------ Passage provided

Course description and aims

Main subjects of this course are nonlinear functional analysis and its application to elliptic partial differential equations.
We study the implicit function theorem, bifurcation theory and variational methods.
This course is following Advanced courses in Analysis A.

Student learning outcomes

Understanding of the basic theory of nonlinear functional analysis including the implicit function theorem, bifurcation theory and variational methods

Keywords

elliptic partial differential equations, functional analysis, implicit function theorem, bifurcation theory, variational methods

Competencies that will be developed

Intercultural skills Communication skills Specialist skills Critical thinking skills Practical and/or problem-solving skills
- - - -

Class flow

This is a standard lecture course. Occasionally I will give problems for reports.

Course schedule/Required learning

  Course schedule Required learning
Class 1 Implicit function theorem Details will be provided during each class session.
Class 2 Bifurcation theory 1 Details will be provided during each class session.
Class 3 Bifurcation theory 2 Details will be provided during each class session.

------------
------ Provided data

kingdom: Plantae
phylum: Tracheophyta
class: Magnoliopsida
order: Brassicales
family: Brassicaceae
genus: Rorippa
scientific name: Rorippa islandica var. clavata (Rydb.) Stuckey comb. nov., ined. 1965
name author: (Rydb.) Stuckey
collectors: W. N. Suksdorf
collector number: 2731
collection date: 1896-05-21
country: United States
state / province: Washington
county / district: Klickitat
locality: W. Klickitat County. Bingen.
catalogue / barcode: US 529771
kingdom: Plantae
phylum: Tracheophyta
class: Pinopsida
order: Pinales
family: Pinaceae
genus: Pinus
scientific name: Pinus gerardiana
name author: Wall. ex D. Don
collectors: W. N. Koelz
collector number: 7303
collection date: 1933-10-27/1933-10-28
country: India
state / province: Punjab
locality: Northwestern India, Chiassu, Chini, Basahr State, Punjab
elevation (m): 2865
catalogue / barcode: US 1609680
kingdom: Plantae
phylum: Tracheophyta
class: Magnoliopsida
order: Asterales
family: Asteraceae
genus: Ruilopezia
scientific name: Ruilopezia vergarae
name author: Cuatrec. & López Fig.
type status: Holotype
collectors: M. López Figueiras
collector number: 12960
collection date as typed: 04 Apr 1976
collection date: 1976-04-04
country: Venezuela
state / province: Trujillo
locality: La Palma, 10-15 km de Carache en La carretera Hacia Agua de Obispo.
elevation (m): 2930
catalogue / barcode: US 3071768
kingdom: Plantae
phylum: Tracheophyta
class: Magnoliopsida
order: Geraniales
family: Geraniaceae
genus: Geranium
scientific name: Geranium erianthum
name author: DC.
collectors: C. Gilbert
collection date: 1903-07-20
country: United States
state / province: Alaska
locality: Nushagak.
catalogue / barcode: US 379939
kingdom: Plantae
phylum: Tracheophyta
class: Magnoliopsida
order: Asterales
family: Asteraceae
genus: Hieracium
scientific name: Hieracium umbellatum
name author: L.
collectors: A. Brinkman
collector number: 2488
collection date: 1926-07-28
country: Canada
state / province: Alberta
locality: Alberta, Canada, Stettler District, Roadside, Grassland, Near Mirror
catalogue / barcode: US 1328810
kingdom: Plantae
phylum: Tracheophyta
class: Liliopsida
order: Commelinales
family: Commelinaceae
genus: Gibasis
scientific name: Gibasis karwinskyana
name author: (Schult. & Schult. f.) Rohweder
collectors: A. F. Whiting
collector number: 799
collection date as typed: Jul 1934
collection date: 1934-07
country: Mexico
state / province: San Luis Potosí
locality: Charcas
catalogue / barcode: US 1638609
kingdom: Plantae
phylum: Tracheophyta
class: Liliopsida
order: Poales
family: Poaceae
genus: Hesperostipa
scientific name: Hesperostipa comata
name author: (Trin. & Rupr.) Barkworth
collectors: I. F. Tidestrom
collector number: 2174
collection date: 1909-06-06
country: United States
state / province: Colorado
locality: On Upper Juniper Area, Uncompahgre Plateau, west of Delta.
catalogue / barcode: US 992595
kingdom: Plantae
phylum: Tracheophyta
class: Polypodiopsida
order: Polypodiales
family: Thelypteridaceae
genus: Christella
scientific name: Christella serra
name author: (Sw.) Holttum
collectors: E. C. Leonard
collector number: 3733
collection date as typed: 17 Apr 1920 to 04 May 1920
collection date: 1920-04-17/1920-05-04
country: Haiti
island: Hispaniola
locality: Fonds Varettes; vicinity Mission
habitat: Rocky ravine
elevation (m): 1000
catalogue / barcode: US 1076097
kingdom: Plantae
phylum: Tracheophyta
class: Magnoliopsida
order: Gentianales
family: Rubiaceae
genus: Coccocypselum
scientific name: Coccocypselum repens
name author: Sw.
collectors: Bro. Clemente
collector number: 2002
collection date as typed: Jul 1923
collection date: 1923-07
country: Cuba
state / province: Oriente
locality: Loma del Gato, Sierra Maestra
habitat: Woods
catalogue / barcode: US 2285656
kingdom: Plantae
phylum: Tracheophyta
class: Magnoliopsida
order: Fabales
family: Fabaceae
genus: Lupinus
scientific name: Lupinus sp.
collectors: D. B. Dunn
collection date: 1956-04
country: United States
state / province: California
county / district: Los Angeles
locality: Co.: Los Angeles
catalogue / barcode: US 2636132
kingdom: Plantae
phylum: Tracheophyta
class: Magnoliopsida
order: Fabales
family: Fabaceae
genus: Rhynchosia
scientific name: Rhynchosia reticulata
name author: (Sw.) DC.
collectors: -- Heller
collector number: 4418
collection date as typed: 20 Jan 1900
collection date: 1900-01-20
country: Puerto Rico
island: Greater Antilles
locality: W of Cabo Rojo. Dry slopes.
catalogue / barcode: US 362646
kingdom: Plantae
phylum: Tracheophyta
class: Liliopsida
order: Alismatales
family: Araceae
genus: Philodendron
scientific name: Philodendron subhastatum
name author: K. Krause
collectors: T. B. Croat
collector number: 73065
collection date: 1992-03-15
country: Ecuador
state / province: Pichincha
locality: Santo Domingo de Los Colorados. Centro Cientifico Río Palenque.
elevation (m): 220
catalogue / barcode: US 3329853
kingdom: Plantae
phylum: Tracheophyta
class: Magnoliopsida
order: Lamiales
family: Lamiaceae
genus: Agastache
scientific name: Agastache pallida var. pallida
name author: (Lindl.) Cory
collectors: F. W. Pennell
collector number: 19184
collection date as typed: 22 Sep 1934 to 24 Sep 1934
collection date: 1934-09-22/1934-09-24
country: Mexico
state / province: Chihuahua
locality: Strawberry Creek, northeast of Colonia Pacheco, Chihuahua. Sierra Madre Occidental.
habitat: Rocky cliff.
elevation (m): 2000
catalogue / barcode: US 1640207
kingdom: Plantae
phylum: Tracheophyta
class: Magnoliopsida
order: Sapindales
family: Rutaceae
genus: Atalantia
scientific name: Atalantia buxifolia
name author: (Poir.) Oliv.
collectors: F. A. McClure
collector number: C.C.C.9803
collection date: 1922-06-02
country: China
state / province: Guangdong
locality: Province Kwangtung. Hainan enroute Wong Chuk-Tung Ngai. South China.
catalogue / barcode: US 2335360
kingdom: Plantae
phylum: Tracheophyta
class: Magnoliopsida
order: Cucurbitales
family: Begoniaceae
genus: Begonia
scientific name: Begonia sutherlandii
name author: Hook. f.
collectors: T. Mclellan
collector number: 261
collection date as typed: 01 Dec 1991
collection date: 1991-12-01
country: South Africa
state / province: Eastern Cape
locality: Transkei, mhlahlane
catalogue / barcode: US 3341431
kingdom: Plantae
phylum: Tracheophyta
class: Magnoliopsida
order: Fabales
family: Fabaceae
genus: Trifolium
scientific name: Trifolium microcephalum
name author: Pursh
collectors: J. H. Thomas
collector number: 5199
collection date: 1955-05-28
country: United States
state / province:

------------

= Set exercise =
Extend the nonlinear functional analysis course syllabus, picking up right after its last line.

= Task output =
Class 4 Deformation lemma Details will be provided during each class session.
Class 5 Mountain pass lemma Details will be provided during each class session.
Class 6 Symmetry and Compactness Details will be provided during each class session.
Class 7 Concentration-compactness principle Details will be provided during each class session.
Class 8 Other topics Details will be provided during each class session.

Textbook(s)

None

Reference books, course materials, etc.

- K. Masuda, Nonlinear mathematics (in Japanese), Asakura Shoten, 1985.
- M. Willem, Minimax Theorems, Birkhauser, 1996.

Assessment criteria and methods

Report (100%)

Related courses

  • ZUA.C331 : Advanced courses in Analysis A

Prerequisites (i.e., required knowledge, skills, courses, etc.)

Students are required to complete Advanced courses in Analysis A (ZUA.C331).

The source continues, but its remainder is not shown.